From The Weimar Years: Rise and Fall 1918–1933, by Frank McDonough (Bloomsbury, 2023), Kindle pp. 194-196:
In the midst of this bitter diplomatic crisis [over reparations], the German government was faced with a fresh wave of violent clashes between the Prussian Security Police (Schutzpolizei), and communist revolutionaries allied to the United Communist Workers’ Party of Germany (KAPD), and the KPD between 17 March and 1 April. The province of Saxony in central Germany was at the centre of these clashes, which were at their worst in Halle, Leuna, Hamburg, Merseburg, and Mansfeld. They became known as the March Action (März Aktion).
The Communists had been buoyed up by performing exceptionally well in elections to the Prussian State Parliament on 20 February 1920, in which the VKPD [Vereinigte Kommunistische Partei Deutschlands] had performed particularly well in central Germany which led party activists to lead a wave of strikes and street clashes with the police. This prompted Otto Hörsing, the Social Democratic Minister-President of Saxony, and Carl Severing, the Social Democratic Prussian Minister of the Interior, to send in a strong contingent of armed Prussian security police to restore order.
The Communists were led by Max Hölz of the VKPD, who had no coordinated plan for what the left-wing rebels were seeking to achieve. He put together a force of 2,500 armed men, mostly aged between 18 and 45. Hölz was something of a communist folk hero, who had been a leader of a ‘Red Army’ in Vogtland, near the Czech border, during the aftermath of the Kapp Putsch in the previous year. In his memoirs, Hölz claimed the workers were far from in a revolutionary mood when he arrived. It was the brutality of the police that had forced the workers to take up arms and adopt guerrilla tactics, he added.
On 18 March, the communist daily newspaper Die Rote Fahne called on the workers to arm themselves. The Communists were able to equip the rebels with guns and ammunition. The rebels engaged in a wave of arson, looting, bank robberies and bomb attacks on public buildings and factories, during which the VKPD leadership increasingly lost control of the armed workers. The SPD and the USPD both issued a joint appeal to the workers of the industrial region of central Germany.

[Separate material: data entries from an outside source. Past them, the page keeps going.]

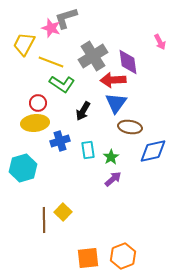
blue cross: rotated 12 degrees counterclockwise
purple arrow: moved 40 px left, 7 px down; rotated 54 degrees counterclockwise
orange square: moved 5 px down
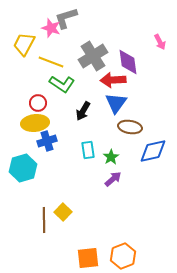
blue cross: moved 13 px left
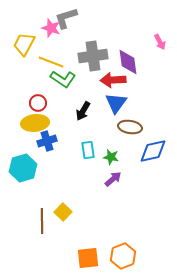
gray cross: rotated 24 degrees clockwise
green L-shape: moved 1 px right, 5 px up
green star: rotated 28 degrees counterclockwise
brown line: moved 2 px left, 1 px down
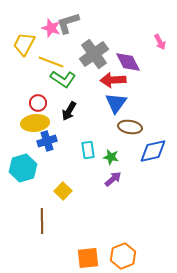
gray L-shape: moved 2 px right, 5 px down
gray cross: moved 1 px right, 2 px up; rotated 28 degrees counterclockwise
purple diamond: rotated 20 degrees counterclockwise
black arrow: moved 14 px left
yellow square: moved 21 px up
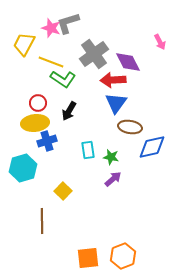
blue diamond: moved 1 px left, 4 px up
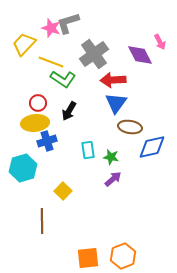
yellow trapezoid: rotated 15 degrees clockwise
purple diamond: moved 12 px right, 7 px up
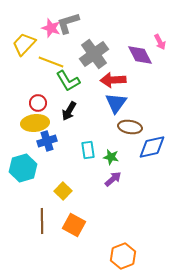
green L-shape: moved 5 px right, 2 px down; rotated 25 degrees clockwise
orange square: moved 14 px left, 33 px up; rotated 35 degrees clockwise
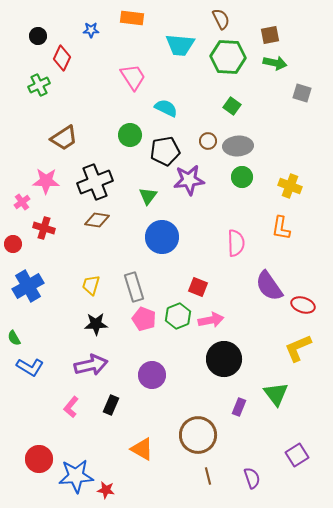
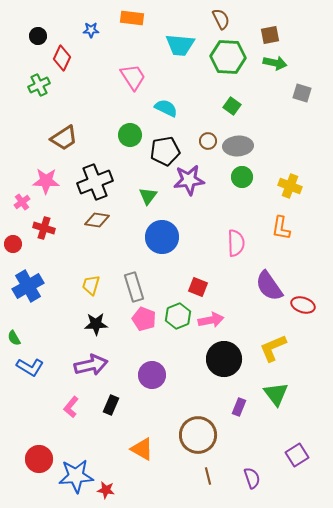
yellow L-shape at (298, 348): moved 25 px left
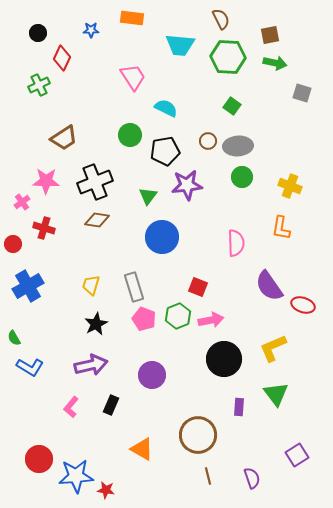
black circle at (38, 36): moved 3 px up
purple star at (189, 180): moved 2 px left, 5 px down
black star at (96, 324): rotated 25 degrees counterclockwise
purple rectangle at (239, 407): rotated 18 degrees counterclockwise
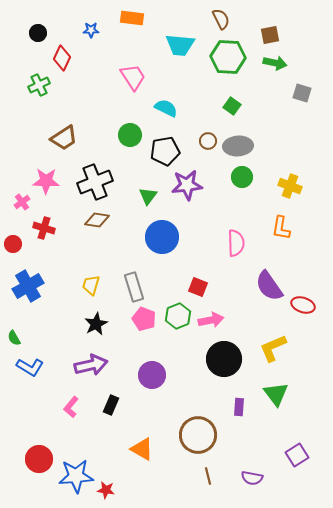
purple semicircle at (252, 478): rotated 120 degrees clockwise
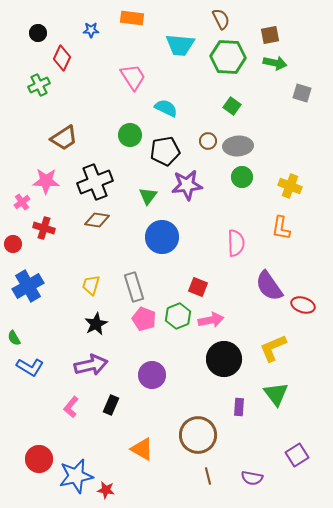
blue star at (76, 476): rotated 8 degrees counterclockwise
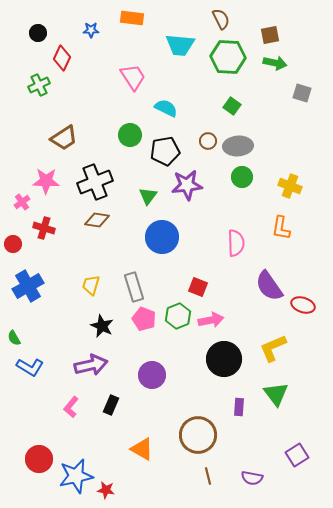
black star at (96, 324): moved 6 px right, 2 px down; rotated 20 degrees counterclockwise
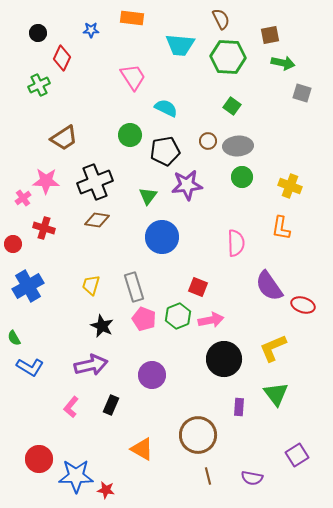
green arrow at (275, 63): moved 8 px right
pink cross at (22, 202): moved 1 px right, 4 px up
blue star at (76, 476): rotated 12 degrees clockwise
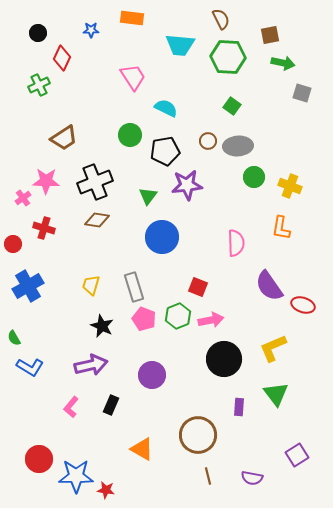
green circle at (242, 177): moved 12 px right
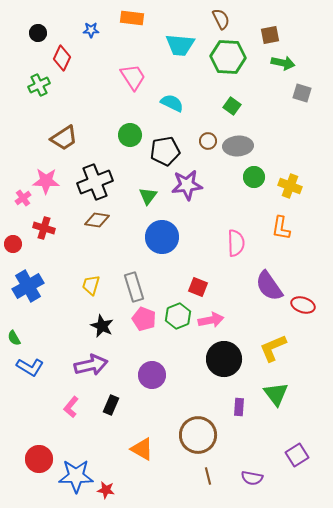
cyan semicircle at (166, 108): moved 6 px right, 5 px up
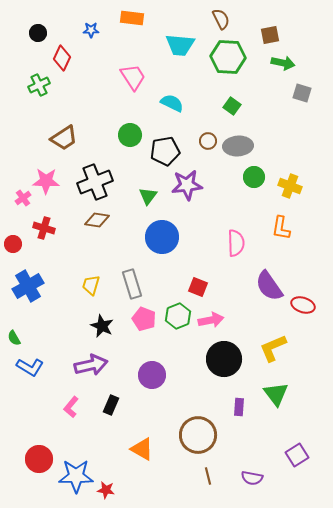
gray rectangle at (134, 287): moved 2 px left, 3 px up
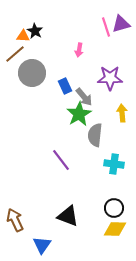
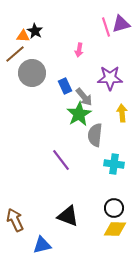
blue triangle: rotated 42 degrees clockwise
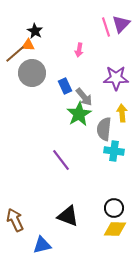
purple triangle: rotated 30 degrees counterclockwise
orange triangle: moved 5 px right, 9 px down
purple star: moved 6 px right
gray semicircle: moved 9 px right, 6 px up
cyan cross: moved 13 px up
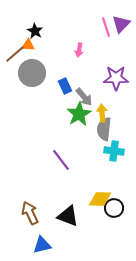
yellow arrow: moved 20 px left
brown arrow: moved 15 px right, 7 px up
yellow diamond: moved 15 px left, 30 px up
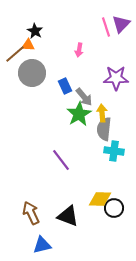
brown arrow: moved 1 px right
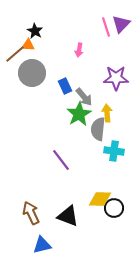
yellow arrow: moved 5 px right
gray semicircle: moved 6 px left
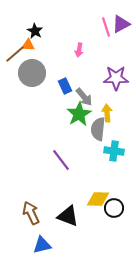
purple triangle: rotated 18 degrees clockwise
yellow diamond: moved 2 px left
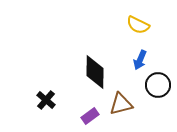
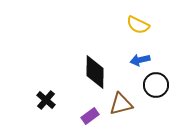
blue arrow: rotated 54 degrees clockwise
black circle: moved 2 px left
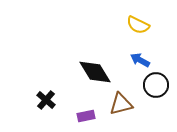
blue arrow: rotated 42 degrees clockwise
black diamond: rotated 32 degrees counterclockwise
purple rectangle: moved 4 px left; rotated 24 degrees clockwise
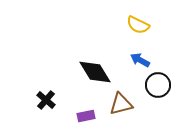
black circle: moved 2 px right
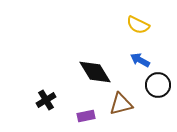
black cross: rotated 18 degrees clockwise
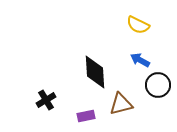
black diamond: rotated 28 degrees clockwise
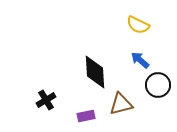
blue arrow: rotated 12 degrees clockwise
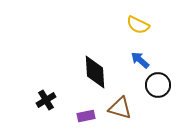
brown triangle: moved 1 px left, 4 px down; rotated 30 degrees clockwise
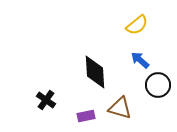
yellow semicircle: moved 1 px left; rotated 65 degrees counterclockwise
black cross: rotated 24 degrees counterclockwise
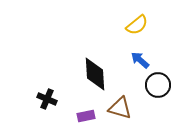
black diamond: moved 2 px down
black cross: moved 1 px right, 1 px up; rotated 12 degrees counterclockwise
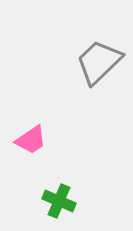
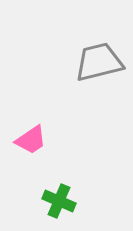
gray trapezoid: rotated 30 degrees clockwise
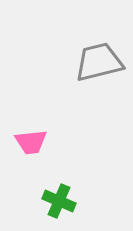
pink trapezoid: moved 2 px down; rotated 28 degrees clockwise
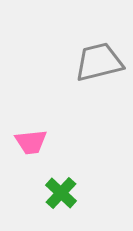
green cross: moved 2 px right, 8 px up; rotated 20 degrees clockwise
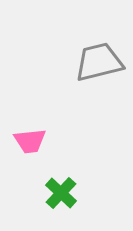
pink trapezoid: moved 1 px left, 1 px up
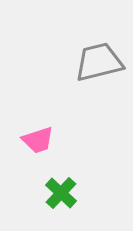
pink trapezoid: moved 8 px right, 1 px up; rotated 12 degrees counterclockwise
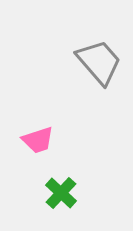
gray trapezoid: rotated 63 degrees clockwise
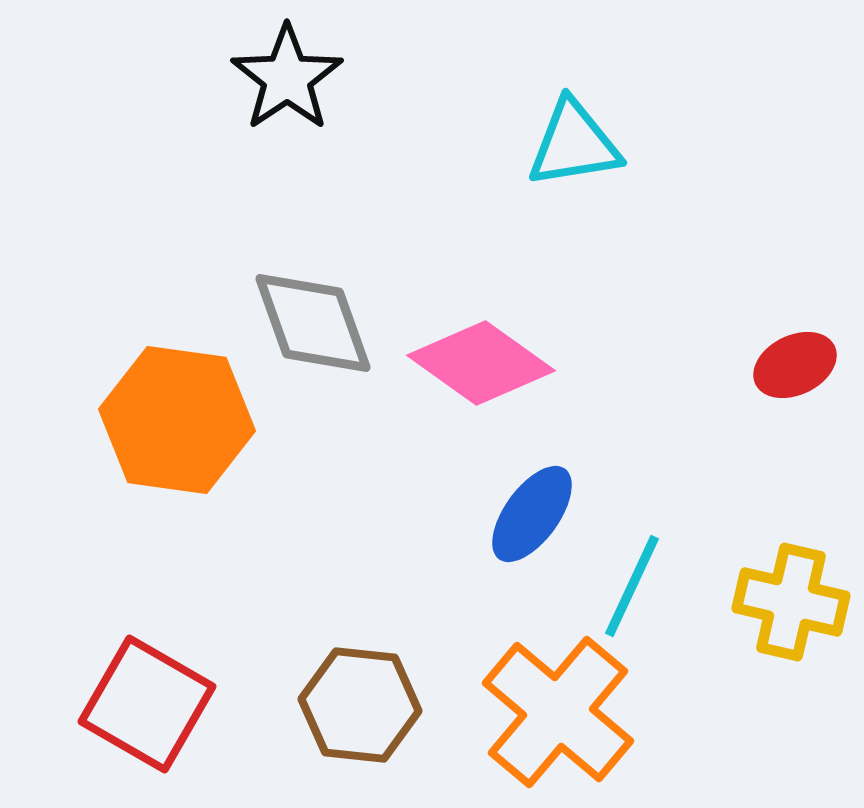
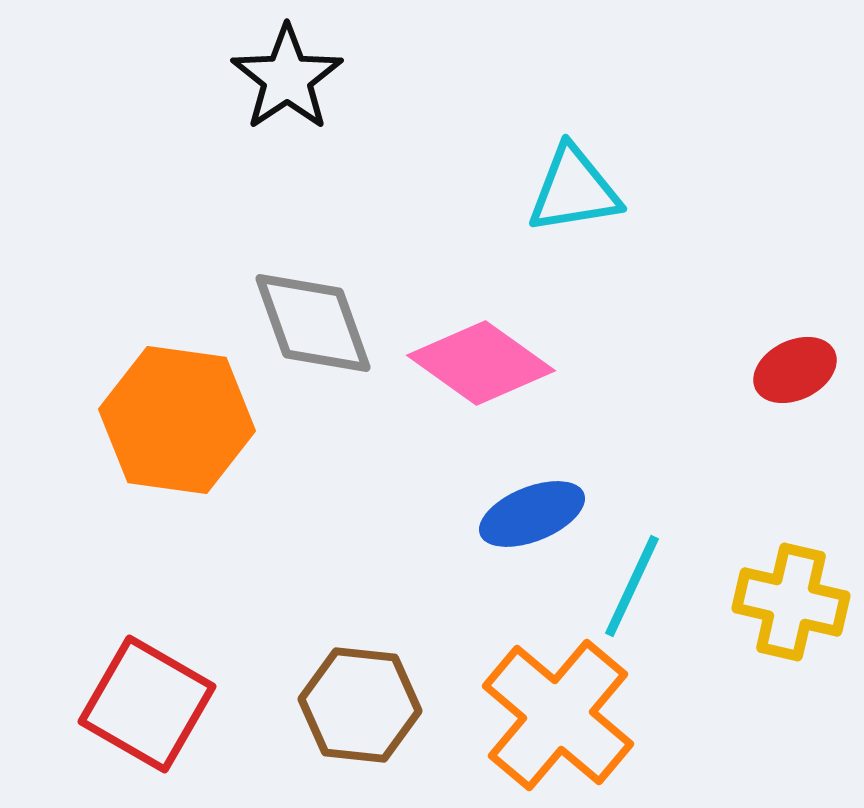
cyan triangle: moved 46 px down
red ellipse: moved 5 px down
blue ellipse: rotated 32 degrees clockwise
orange cross: moved 3 px down
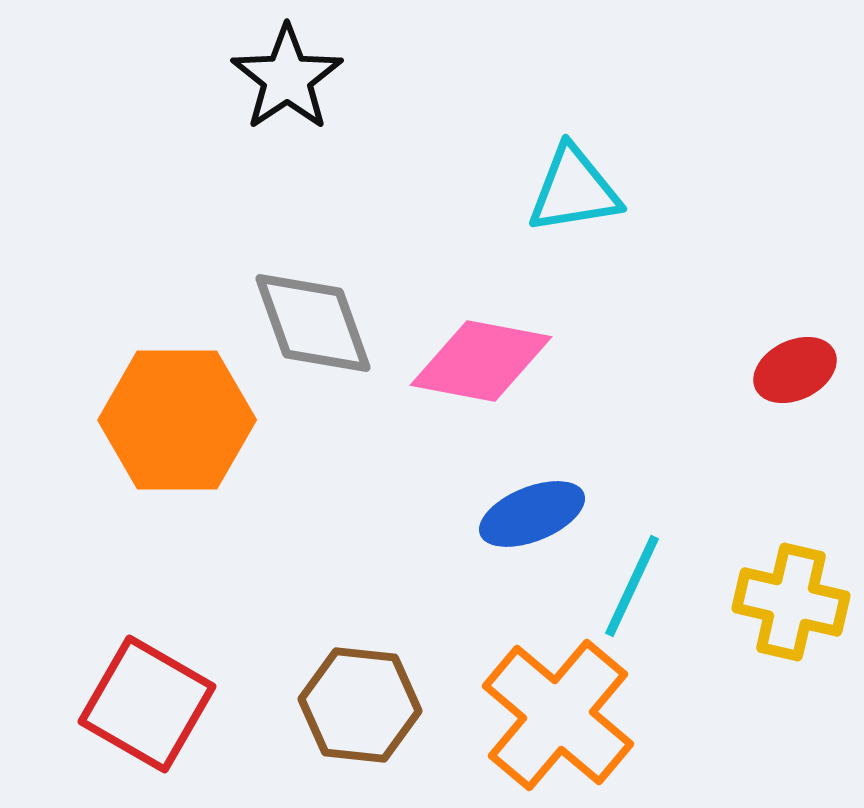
pink diamond: moved 2 px up; rotated 25 degrees counterclockwise
orange hexagon: rotated 8 degrees counterclockwise
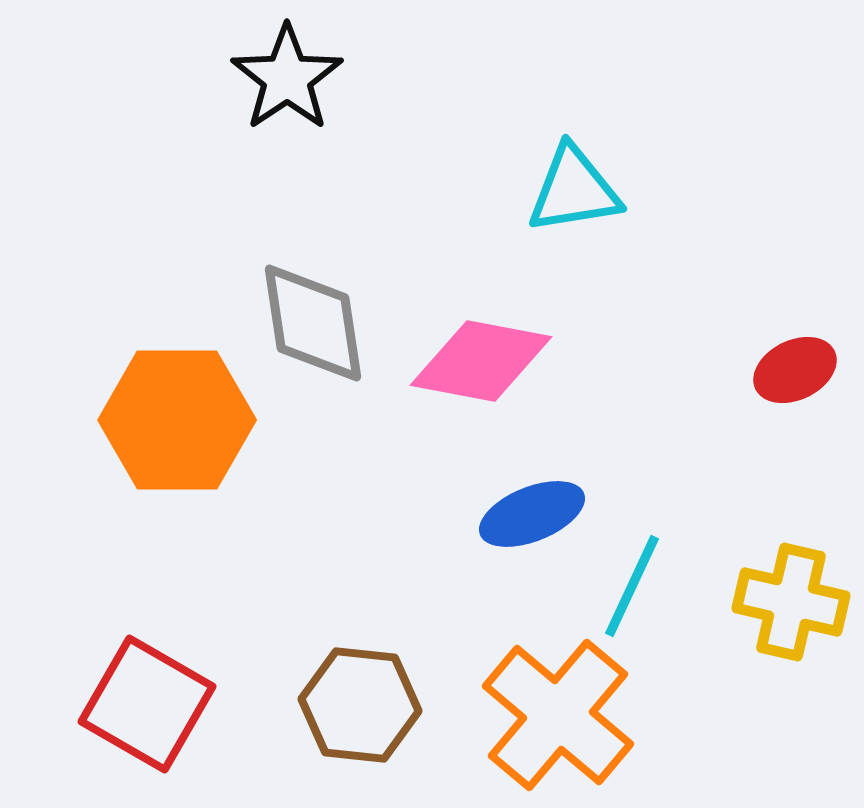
gray diamond: rotated 11 degrees clockwise
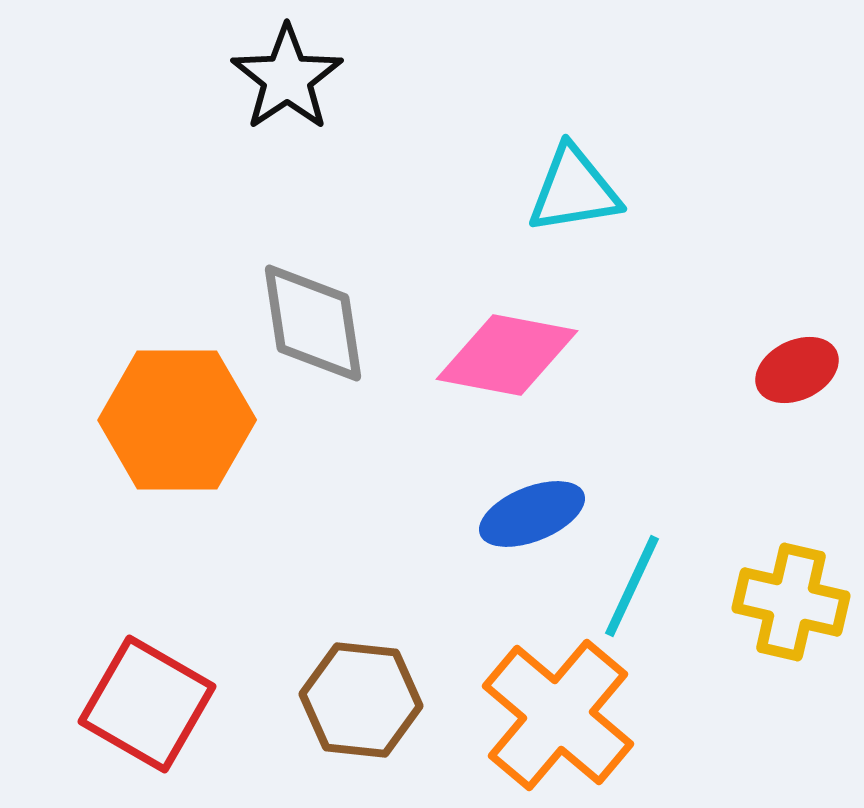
pink diamond: moved 26 px right, 6 px up
red ellipse: moved 2 px right
brown hexagon: moved 1 px right, 5 px up
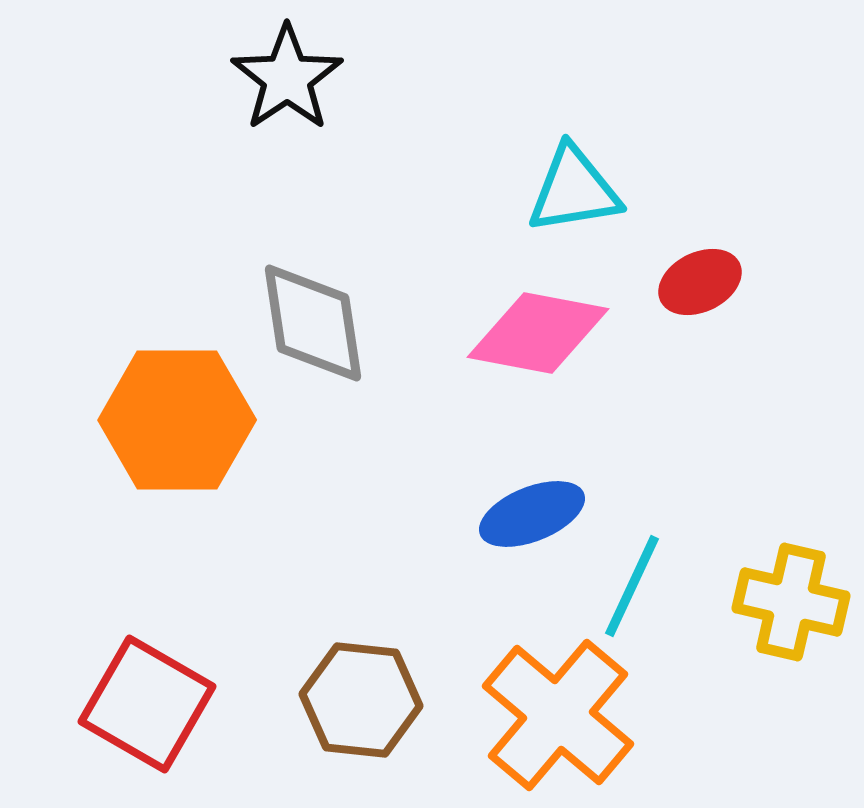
pink diamond: moved 31 px right, 22 px up
red ellipse: moved 97 px left, 88 px up
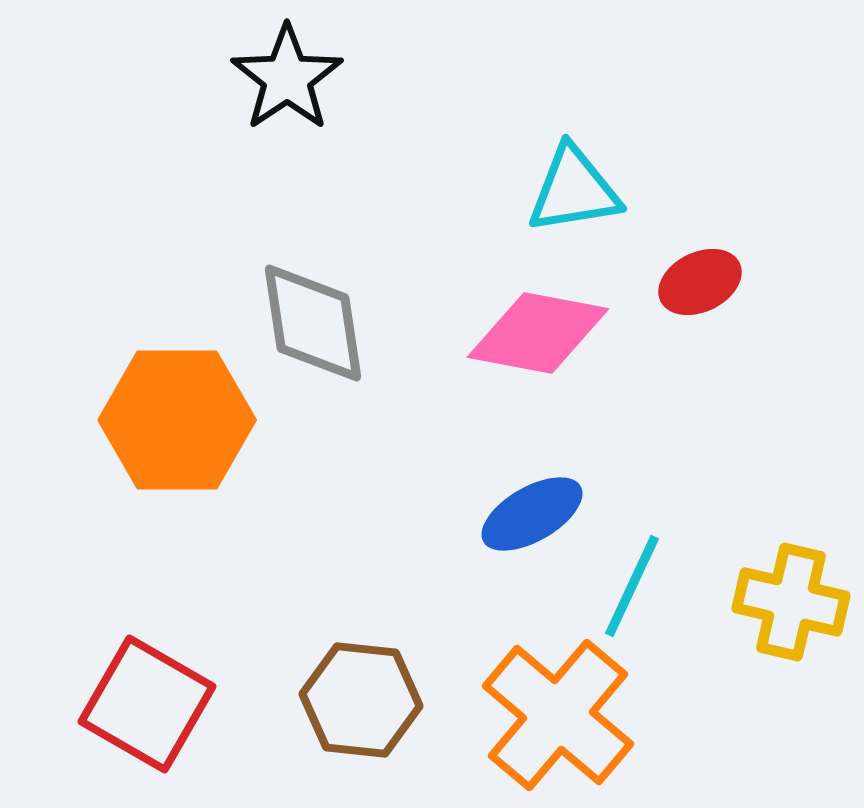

This offered some criticism of the high-handed police action, but claimed the so-called revolutionaries had then behaved like criminals and thugs. They called on workers not to support calls for an insurrection or a general strike.
On 24 March, President Ebert declared a non-military state of emergency for Saxony and Hamburg, using his emergency powers under Article 48 of the Weimar Constitution. Outdoor meetings, demonstrations and Communist newspapers were banned. In an act of desperation, the Communist leadership called for a general strike, but this failed to materialise. By 1 April, the police had successfully put down the revolt without needing to call on the Reichswehr for help. The police confiscated 1,346 rifles, 34 machine guns and 10,000 rounds of ammunition from the rebels. According to the Prussian official figures, 34 police officers were killed and 67 wounded, with 145 rebels and civilians killed, and a further 51 wounded. Some brutal atrocities occured towards the end of the conflict. On 29 March, in Gröbers, near Halle, 11 police officers were brutally tortured, killed and mutilated, while at the Leuna Works, the police maltreated prisoners, and forced rebels to sing ‘Deutschland, Deutschland, über Alles’.
The ‘March Action’ did not remotely threaten even the local Prussian government. It proved to be the final rising of the radical left-wing during the Weimar years. Neither a general strike nor a mass revolt by the working class happened. The immediate consequences for the VKPD and KPD were disastrous. The violent clashes seemed to confirm the ‘dictatorial’ leadership of the party was out of touch with ordinary working class people. Within weeks, 200,000 members had left the KPD.